De facto, tenho por evidente que se trata de uma solução que afronta dois pilares incontornáveis do Estado de direito constitucional desenhado na CRP, a saber: (i) a separação de poderes entre o poder judicial (e os seus titulares, os tribunais) e poder político (e os seus titulares, PR, AR e Governo) e (ii) a independência política dos juízes, que só aquela garante. É a posição que venho denfendendo desde sempre, quer no meu ensino de Direito Constitucional, quer em declarações públicas ocasionais (por exemplo, AQUI e AQUI).
Ou seja, no meu entender - e também era esse o entendimento do anterior presidente do STJ... -, os juízes que queiram enveredar pelo exercício de cargos políticos, nomeadamente ser ministro, devem abandonar previamente a carreira judicial. Ser ministro, mantendo o estatuto de juiz, é uma contradição nos termos.
2. Não ignoro que mercê de uma recente alteração no Estatuto dos magistrados judiciais (promulgada pelo PR sem fiscalização prévia de constitucionalidade), essa acumulação é legalmente permitida. Mas ser permitida não quer dizer que seja recomendável, e não é preciso ser constitucionalista para saber que as leis não prevalecem sobre a Constituição, pelo contrário.
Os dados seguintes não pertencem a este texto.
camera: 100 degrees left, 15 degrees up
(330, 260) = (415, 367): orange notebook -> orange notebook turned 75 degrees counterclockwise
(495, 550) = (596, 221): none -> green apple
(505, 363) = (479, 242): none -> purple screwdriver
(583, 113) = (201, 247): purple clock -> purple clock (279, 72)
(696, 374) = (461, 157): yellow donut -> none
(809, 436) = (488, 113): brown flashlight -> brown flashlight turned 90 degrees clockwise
De resto, tal solução contrasta manifestamente sobre outras disposições legais que, em conformidade com os referidos princípios constitucionais, vedam o exercício de cargos políticos e outras atividades políticas aos juízes, nomeamente a incapacidade de candidatura à AR e a quaisquer órgãos políticos eletivos e a proibição de atividades partidárias de caráter público. Ora, se não podem ser deputados nem ter atividade partidária, como é que se entende que possam ser ministros ou secretários de Estado de governos de natureza indesmentivelmente partidária, que executam o programe eleitoral do(s) partido(s) governante(s) e que respondem pessoalmente na AR perante os partidos de oposição?
Trata-se de uma contradição legislativa demasiado grosseira - e a culpa não está nas leis que fazem valer a independência política dos juízes, mas sim naquela que a subverte.
Adenda
Um leitor pergunta se a doutrina deste meu post também se aplica aos juízes do Tribunal Constitucional. Obviamente que sim: também não podem exercer atividades políticas durante o seu mandato nem aceitar cargos políticos sem renunciarem ao mandato (como, aliás, já ocorreu). A única diferença está em que eles têm um mandato de 9 anos (não renovável), enquanto os magistrados judiciais têm uma carreira (salvo as quotas de entrada externa no STJ), a qual só termina com a aposentação, a não ser que saiam antes, por vontade própria ou por sanção disciplinar. E se os juízes do TC podem exercer atividades e cargos políticos antes e depois do seu mandato, como qualquer outro cidadão, o mesmo sucede com os demais juízes, quer antes de iniciarem a carreira (desde logo, nas lutas estudantis e nas juventudes partidárias), quer depois de a terminarem, seja antecipadamente, seja depois da aposentação (salvo se optarem pela jubilação. A ideia de que os juízes do TC gozam de algum privilégio neste ponto não tem nenhum fundamento.